Altruisme numérique
08/03/2014
Chaque époque historique a eu son modèle humain, son archétype de héros. Si la nôtre avait son archétype, ce serait peut-être le cyberhéros. Voici une recherche récente qui propose un autre angle de vue sur les technologies numériques. La psychologue américaine Dana Klisanin s'intéresse à ceux qui utilisent Internet et les technologies numériques pour aider les autres (gens, animaux, environnement), et elle montre comment les interactions en ligne peuvent promouvoir la compassion et l'altruisme (digital altruism). Elle a mis en place un jeu vidéo pour les jeunes, dont le but serait d'aider ceux-ci à s'attaquer aux défis de la globalisation, en utilisant leurs ordinateurs. Il est vrai que les études sur le comportement en ligne se focalisent d'habitude sur la cyber-agressivité, la cyber-guerre et les cyber-attaques, mais il existe également des gens qui utilisent Internet pour faire le bien, pour passer à l'action positive, il existe des cyber-héros, de l'héroïsme collaboratif, et des médias et des technologies interactives qui encouragent les gens à vivre de manière consciente. "Lorsque vous avez des milliers de gens engagés ensemble, vous créez le changement, et c'est l'espérance".

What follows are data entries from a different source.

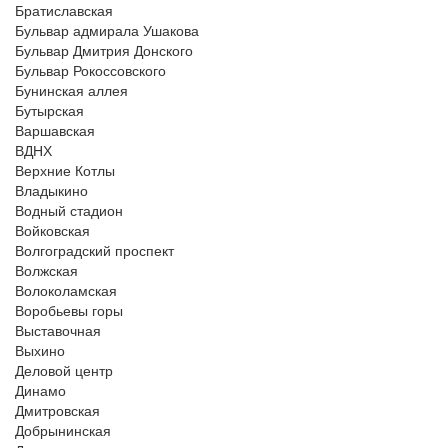
Братиславская
Бульвар адмирала Ушакова
Бульвар Дмитрия Донского
Бульвар Рокоссовского
Бунинская аллея
Бутырская
Варшавская
ВДНХ
Верхние Котлы
Владыкино
Водный стадион
Войковская
Волгоградский проспект
Волжская
Волоколамская
Воробьевы горы
Выставочная
Выхино
Деловой центр
Динамо
Дмитровская
Добрынинская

C'est un exemple de recherche qui se situe bien dans le courant de la psychologie positive, branche de la psychologie cognitive humaniste (née aux US dans les années '90, Seligman, Peterson), qui met l'accent sur les forces de caractère dans la construction du bien-être. Les voici: sagesse et connaissance (curiosité, créativité, ouverture d'esprit), courage (persévérance, authenticité, enthousiasme), humanité (amour, intelligence émotionnelle, bienveillance), justice (responsabilité sociale, leadership), tempérance (prudence, humilité, pardon), transcendance (beauté, esprit, gratitude, humour, vie spirituelle).

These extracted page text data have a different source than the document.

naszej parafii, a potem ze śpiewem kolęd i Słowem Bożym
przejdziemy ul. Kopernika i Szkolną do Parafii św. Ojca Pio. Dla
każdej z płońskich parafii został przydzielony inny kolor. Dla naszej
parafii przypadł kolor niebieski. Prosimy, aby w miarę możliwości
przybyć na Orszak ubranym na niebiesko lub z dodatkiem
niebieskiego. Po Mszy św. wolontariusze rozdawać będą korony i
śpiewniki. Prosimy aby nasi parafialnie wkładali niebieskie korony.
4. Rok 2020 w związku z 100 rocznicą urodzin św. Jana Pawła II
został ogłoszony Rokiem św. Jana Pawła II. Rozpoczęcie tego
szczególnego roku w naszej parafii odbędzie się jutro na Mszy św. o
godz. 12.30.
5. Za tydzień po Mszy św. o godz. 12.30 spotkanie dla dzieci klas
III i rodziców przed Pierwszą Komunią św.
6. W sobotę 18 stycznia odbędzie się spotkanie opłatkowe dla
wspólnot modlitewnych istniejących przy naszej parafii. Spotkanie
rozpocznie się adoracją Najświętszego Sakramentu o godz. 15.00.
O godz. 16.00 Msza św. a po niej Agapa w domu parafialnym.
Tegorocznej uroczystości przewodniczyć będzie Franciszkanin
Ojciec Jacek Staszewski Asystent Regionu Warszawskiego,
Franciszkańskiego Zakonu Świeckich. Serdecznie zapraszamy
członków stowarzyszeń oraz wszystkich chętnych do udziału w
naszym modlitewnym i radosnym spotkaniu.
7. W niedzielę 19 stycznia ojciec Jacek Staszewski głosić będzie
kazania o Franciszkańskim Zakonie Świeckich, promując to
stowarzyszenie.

On se souvient qu'à une époque dominée par la pensée freudienne, Maslow était, au contraire, fasciné par les êtres qui avaient mené à bien leur réalisation personnelle, et, d'ailleurs, le reproche qu'il faisait à la psychologie du XIXe était de se polariser sur la maladie, et de négliger l'étude des sujets sains. Il a eu le mérite d'avoir tracé la frontière entre la psychothérapie (qui prend en charge les besoins de base, dans un processus de guérison), et la réalisation de soi, le développement de la personne, dans un processus de mieux-être, de croissance, de maturation.
Ce courant humaniste s'enrichit aujourd'hui des nouvelles approches qui prennent appui sur les découvertes en neurosciences. Entre notre cerveau et notre esprit, il existe un lien sur lequel nous sommes invités à travailler: c'est la "self-directed neuroplasticity", que nous explique Rick Hanson ("We can change our brains and our lives for the better").

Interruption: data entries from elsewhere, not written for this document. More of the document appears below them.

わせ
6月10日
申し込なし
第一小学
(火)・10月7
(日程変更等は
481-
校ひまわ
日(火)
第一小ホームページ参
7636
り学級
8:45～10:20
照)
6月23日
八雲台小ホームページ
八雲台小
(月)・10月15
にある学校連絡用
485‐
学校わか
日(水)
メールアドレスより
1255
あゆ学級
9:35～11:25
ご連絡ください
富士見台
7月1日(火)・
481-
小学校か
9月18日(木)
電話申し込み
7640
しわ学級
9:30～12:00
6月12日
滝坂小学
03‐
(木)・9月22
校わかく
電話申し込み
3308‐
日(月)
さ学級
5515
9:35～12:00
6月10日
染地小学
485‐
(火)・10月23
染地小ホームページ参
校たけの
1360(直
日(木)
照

"L'éducation n'est pas l'apprentissage des faits, mais l'entraînement de l'esprit à réfléchir", observait Einstein. L'optimisme dont on a tant besoin, et que l'on regarde parfois (en Europe, précisons), d'un air légèrement condescendant, ce serait passer à l'action ("taking action in the Good"), et s'entraîner à un mode de pensée et d'explication particulier, fait d'attention focalisée sur une situation concrète donnée, sans généraliser, tout en privilégiant le réalisme et la lucidité.